# Running Traffic



## Ridge Nelson (Jan 19, 2006)

What are your thoughts on running traffic in the spring for snow geese? How many decoys, what kind, etc. With how pressured they seem I dont know if they'd even look at a traffic spread or maybe they would, what do you think?


----------



## GooseBuster3 (Mar 1, 2002)

95% of the guys that are hunting in the spring are hunting traffic birds.


----------



## Ridge Nelson (Jan 19, 2006)

i was thinking more the other way around, what type of decoy spreads do people use for traffic?


----------



## goosehunter21 (May 18, 2004)

Im with GB3 almost everyone in the spring is running traffic.


----------



## MnDiver (Oct 1, 2002)

redlegg93 said:


> i was thinking more the other way around, what type of decoy spreads do people use for traffic?

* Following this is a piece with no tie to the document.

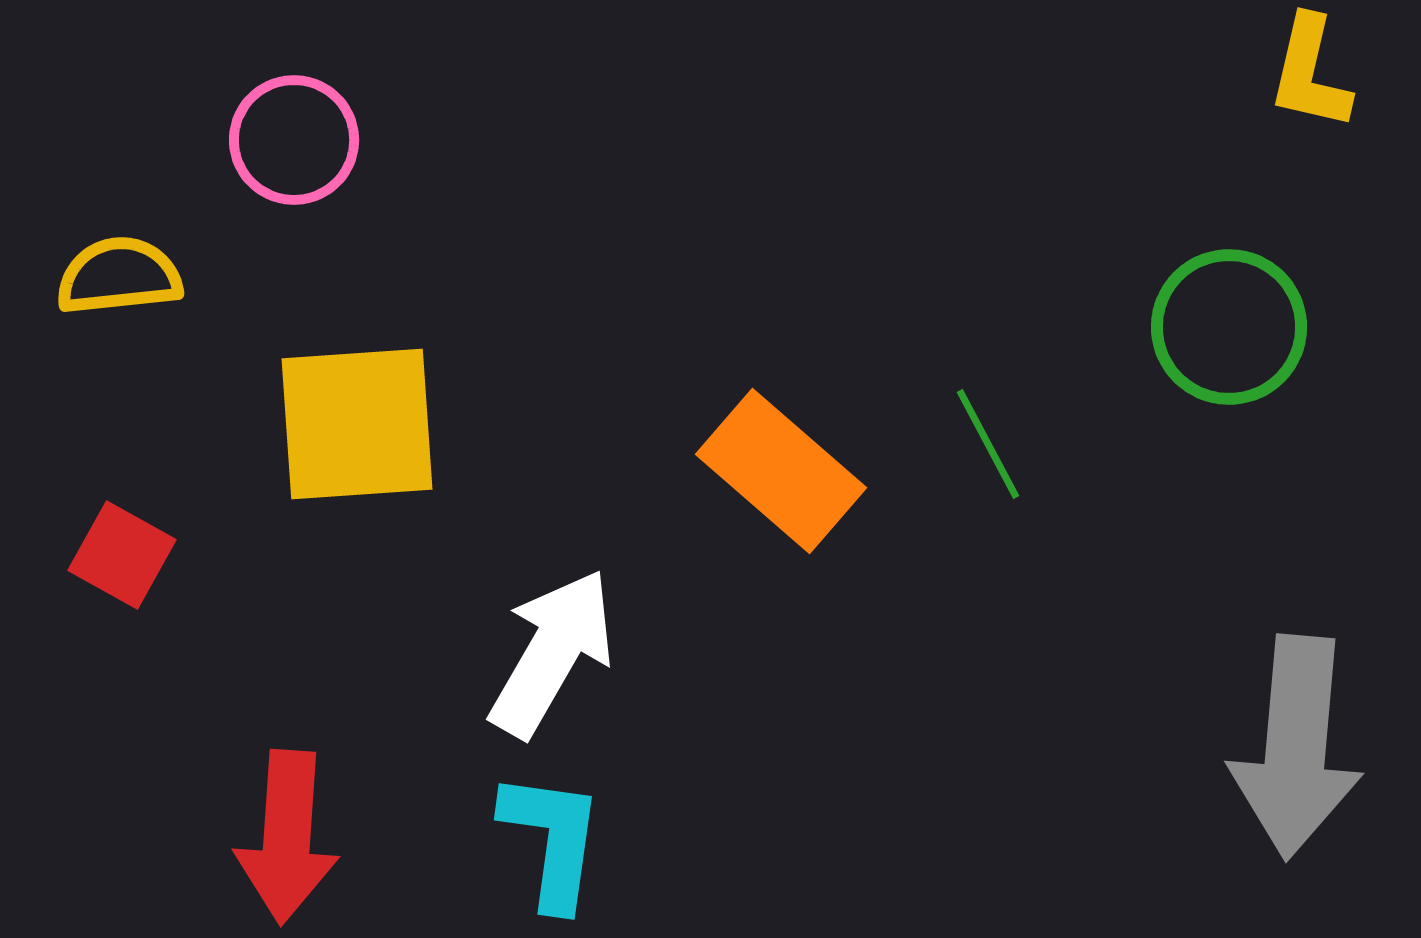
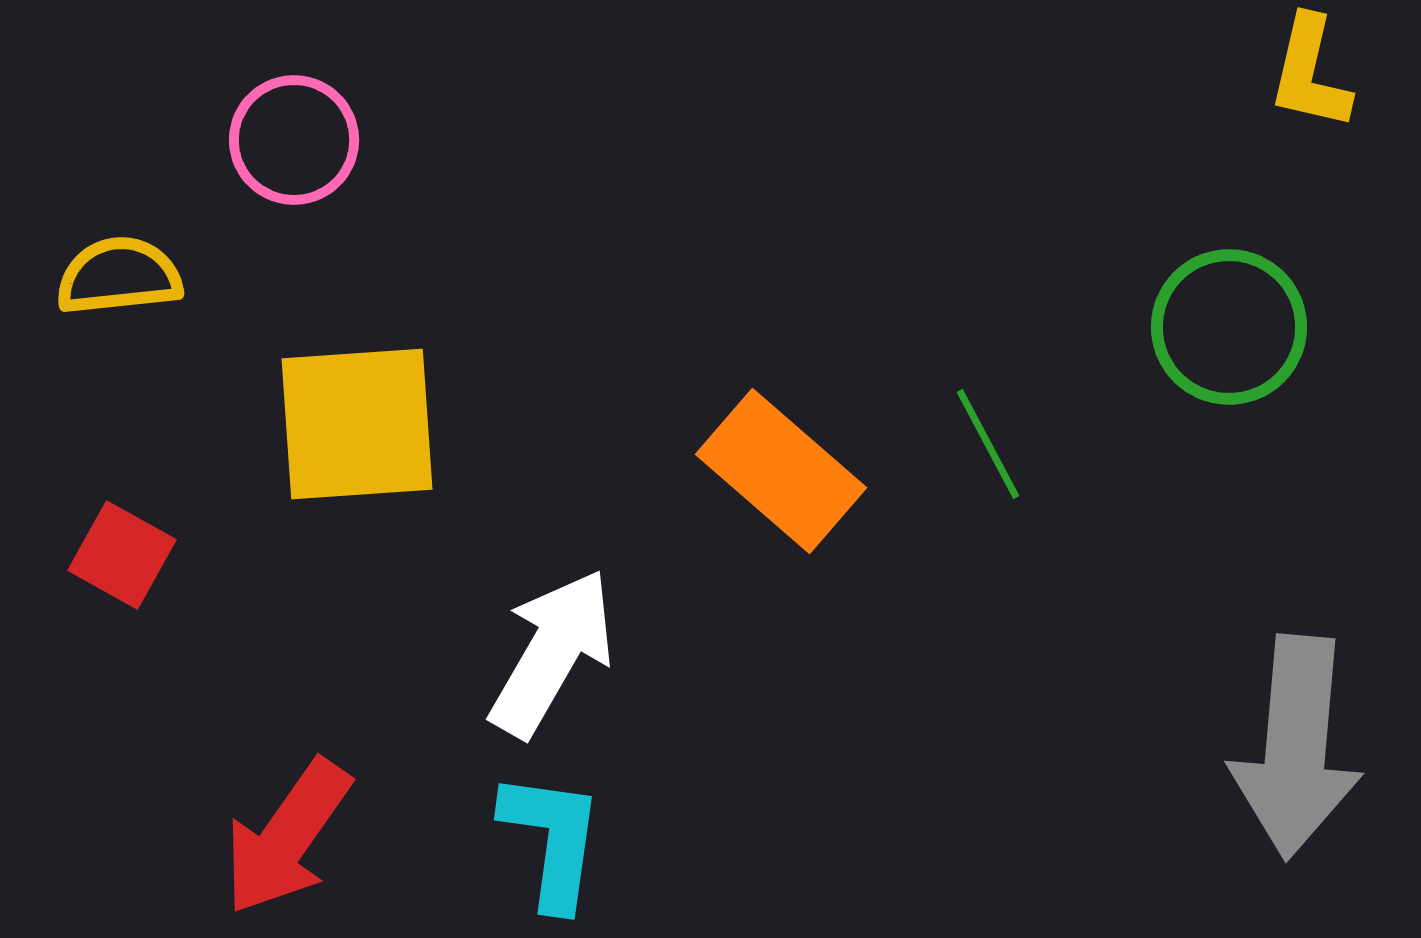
red arrow: rotated 31 degrees clockwise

Big spreads of windsocks (1000+).

Although this year some boyz are trying Fullbodies!


----------



## Goose Guy350 (Nov 29, 2004)

We had a corn field last year with a 200 acre lake about a quarter mile to our east and then about a 120 acre lake about a mile west that the geese were roosting on every night, we hunted that field four days in a row and shot birds every day because of new birds filtering in and wanting to use the water and we would comvince them to come grab a bite to eat with 400 windsocks and couple dozen full bodies. I really don't think you need to be in the hot field in the spring, you just need to be in a place they will fly over and have a few quality decoys with good movement, and the big thing, some weather to help you out.


----------



## goosegrinder (Mar 4, 2005)

Get under their flight path. :wink: Very few spring hunters actually hunt the X. We hunted the same field all season last year and shot birds every time. We were running about 300-400 decoys....Sillosocks,NWs,fullbodies,and shells. This year it'll be about 500 Sillosocks and 120 Deadlys.

Alex


----------



## nodakoutdoors.com (Feb 27, 2002)

It depends on what's going on with the migration at the time and the current/future weather. If the weather is a bit sour that will slow or stop a migration is the only time I'll try to get in fields where the birds were. If the weather is nice and the birds are getting the itch to move you'll want to be in their flight path to the north...field shouldn't matter as long as it's where they would consider.


----------



## Watchm! (Jul 9, 2005)

Not trying to hijack the thread, just adding on. 
What about fields in the staging areas like Squaw Creek and Sand Lake? Are there hot fields around there or do you pick a good looking corn field in the area and hope to get some lookers?


----------



## Ridge Nelson (Jan 19, 2006)

Yes there are lots of hot feilds and the scouting seems to be easy. I havent had much luck with snow goose hunting around there but do well with other waterfowl in the fall. Others do good in the spring for snows so long as they have a good looking cornfield and a lot of decoys. JMO


----------